FLOR CEIFADA
Alma acolhedora
Benigna sentinela
De coração selvagem
Atropela-se
Mas acaba fluindo
O que no seu interior
Vai fervilhando como lava
E as flores,
Mesmo tão próximas do vulcão,
Vermelhas da cor do fogo
Medram viçosas
Mesmo tão frágeis
Mas flores há
Que no campo
Irradiam felicidade
Mas isso é apenas pura ilusão!
Celebra Amiga
Rejubila
Canta
Até que a voz
Que para tão longe se foi
Regresse,
Como as cinzas à jarra,
Donde se havia esgueirado
Num dia em que a música
Se ausentou, de vez, da tua vida
E te ficou apenas um vago desejo de cantar
Gritos que se enchem de preces vingativas
Saem dos lábios descerrados
Do homem
Que acha que lhe pertences
Como se fosses um objeto
E os gritos tolhem-te a vontade
Deixam-te silenciosa e aterrorizada
Mas esperançosa
Que ele te ame tanto
E não acabe ceifando atrozmente a tua vida;
Eis-me, pois, nesta fresta da muralha medieval
Para aqui anunciar ao mundo
Ondo costumo ouvir o vento
E onde presto toda a minha atenção
Para ouvir este vento
Que se movimenta ciclónico
Em fúria
Brutal
E assassino
Que te lançará nos caminhos da destruição!

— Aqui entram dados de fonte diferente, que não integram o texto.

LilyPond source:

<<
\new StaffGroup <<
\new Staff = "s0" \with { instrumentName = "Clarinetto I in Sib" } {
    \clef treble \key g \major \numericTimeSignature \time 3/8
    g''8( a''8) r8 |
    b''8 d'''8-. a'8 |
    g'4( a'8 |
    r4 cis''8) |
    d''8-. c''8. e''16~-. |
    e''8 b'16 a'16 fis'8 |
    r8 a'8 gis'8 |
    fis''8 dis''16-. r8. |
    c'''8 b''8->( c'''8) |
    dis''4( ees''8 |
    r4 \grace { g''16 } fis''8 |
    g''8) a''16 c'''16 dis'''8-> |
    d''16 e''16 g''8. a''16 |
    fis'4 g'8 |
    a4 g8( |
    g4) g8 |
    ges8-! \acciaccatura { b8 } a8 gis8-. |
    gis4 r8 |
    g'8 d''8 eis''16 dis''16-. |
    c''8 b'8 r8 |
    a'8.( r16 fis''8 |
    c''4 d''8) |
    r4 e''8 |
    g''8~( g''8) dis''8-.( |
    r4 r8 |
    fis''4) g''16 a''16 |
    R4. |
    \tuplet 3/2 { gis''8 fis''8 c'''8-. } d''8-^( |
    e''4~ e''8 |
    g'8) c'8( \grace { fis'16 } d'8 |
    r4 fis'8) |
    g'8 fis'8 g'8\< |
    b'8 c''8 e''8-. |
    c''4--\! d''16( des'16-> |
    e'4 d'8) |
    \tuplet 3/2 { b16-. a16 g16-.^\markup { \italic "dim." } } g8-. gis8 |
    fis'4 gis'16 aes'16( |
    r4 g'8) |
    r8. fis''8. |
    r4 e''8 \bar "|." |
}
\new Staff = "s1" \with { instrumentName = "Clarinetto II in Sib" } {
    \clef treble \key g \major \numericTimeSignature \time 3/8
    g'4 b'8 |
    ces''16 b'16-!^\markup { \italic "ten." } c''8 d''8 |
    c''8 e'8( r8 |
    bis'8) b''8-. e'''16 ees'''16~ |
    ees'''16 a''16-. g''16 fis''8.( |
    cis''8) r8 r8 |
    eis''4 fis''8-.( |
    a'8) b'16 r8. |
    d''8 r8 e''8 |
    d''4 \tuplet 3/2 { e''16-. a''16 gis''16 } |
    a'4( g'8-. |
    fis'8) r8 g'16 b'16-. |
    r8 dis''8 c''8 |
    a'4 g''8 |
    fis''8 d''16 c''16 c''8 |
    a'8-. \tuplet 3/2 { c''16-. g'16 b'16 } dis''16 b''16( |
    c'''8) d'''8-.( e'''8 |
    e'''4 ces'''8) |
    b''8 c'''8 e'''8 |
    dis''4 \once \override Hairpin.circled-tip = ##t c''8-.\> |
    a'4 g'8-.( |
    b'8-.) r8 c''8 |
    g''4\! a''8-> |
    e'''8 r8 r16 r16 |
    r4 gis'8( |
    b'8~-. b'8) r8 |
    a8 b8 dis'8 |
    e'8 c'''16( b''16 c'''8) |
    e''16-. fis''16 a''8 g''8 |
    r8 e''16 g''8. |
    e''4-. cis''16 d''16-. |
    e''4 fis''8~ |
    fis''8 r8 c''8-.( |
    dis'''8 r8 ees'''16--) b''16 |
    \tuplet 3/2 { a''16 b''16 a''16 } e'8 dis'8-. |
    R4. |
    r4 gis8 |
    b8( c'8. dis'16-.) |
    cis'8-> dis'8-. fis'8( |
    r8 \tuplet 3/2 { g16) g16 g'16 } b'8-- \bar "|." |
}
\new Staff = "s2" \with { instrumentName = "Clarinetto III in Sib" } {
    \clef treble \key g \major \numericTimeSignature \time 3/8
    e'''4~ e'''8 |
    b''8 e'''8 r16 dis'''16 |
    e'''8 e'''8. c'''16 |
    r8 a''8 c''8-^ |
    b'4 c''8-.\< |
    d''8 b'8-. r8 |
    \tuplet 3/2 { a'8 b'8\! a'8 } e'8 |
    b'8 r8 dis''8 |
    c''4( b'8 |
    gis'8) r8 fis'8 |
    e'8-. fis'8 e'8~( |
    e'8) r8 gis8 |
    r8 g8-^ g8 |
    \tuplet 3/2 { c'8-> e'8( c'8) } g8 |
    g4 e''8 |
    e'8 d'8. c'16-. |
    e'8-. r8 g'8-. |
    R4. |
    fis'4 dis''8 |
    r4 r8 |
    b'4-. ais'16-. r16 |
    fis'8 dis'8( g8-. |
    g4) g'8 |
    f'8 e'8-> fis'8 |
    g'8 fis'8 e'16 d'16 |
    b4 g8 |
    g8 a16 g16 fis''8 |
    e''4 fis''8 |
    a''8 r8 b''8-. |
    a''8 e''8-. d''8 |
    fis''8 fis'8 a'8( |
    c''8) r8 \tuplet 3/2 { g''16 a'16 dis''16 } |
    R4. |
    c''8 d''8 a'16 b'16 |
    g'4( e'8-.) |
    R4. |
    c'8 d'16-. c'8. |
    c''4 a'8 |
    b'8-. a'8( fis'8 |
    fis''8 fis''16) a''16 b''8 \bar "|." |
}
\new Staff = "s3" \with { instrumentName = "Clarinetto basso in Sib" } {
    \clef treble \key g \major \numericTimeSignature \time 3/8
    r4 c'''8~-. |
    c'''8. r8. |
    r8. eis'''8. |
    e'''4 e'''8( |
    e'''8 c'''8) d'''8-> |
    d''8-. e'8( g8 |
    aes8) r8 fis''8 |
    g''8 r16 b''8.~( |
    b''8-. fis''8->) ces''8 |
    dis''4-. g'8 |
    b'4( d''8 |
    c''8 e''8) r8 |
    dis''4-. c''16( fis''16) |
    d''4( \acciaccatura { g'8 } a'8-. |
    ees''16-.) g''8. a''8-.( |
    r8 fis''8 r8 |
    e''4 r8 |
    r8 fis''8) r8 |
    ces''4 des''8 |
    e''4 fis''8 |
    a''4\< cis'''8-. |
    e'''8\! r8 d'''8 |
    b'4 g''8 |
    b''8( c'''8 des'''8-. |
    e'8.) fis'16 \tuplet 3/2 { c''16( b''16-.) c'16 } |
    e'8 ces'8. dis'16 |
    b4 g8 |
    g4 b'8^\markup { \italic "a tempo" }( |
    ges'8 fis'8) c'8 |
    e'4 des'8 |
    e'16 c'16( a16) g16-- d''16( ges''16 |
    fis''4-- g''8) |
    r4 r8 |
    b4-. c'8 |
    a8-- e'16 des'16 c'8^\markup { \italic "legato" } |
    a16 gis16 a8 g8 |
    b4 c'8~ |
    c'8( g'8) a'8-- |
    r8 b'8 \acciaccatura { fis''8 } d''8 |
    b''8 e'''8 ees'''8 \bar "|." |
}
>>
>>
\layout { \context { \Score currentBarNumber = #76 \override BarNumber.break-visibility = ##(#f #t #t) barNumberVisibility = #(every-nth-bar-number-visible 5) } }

Aguardo que as tuas mãos deslizem pelo papel
Desenhando com essa caligrafia arredondada
As luzes e as sombras
Que a obra a quatro mãos exige
Renega ao teu nome
Dispersa as histórias
Que são a história da tua vida
Sê frugal, mas não simples
Abjura à pátria
Mas não renegues ao amor
Não fujas dele covardemente
Não abomines o ridículo
Não exorcizes a maldição
O que disseres
O que fizeres
Rasgará as nuvens
E a estrela iluminará os céus mais enegrecidos
E a água cristalina do oceano
Refletirá o azul vivo do céu sem nuvens
E se planteará, perante, as linhas que,
Como escadas,
Darão a frase e o mote
Donde brotará o poema
E os dedos longos fazem-se às teclas
E os meus pensamentos
Procuram os teus
E os teus
Os meus!
Mas, afinal, homem cruel, porque mataste?
Porque abateste
Aquela a quem dedicaste
Tantas palavras
Tantos versos
Tantas juras?
Podias, ao menos,
Ter-lhe dado morte mais corporal
Uma faca, por exemplo?
Mas escolheste coisa tão vil
Uma bala que lhe trespassou o coração…
Mas alguns ainda dirão:
Ele era muito amigo dela
Amava-a tanto
Que acabou por não resistir…
Mas está arrependido?
Ó se está
Ó se está...
Um pobre diabo
Coitado!
NOTA: Na impossibilidade de identificar uma a uma, como se fosse um extensíssimo mural, cada uma das mulheres que foram assassinadas por motivos fúteis pelos maridos em Portugal e no mundo, dedico, a todas elas, este sengelo mas sentido poema.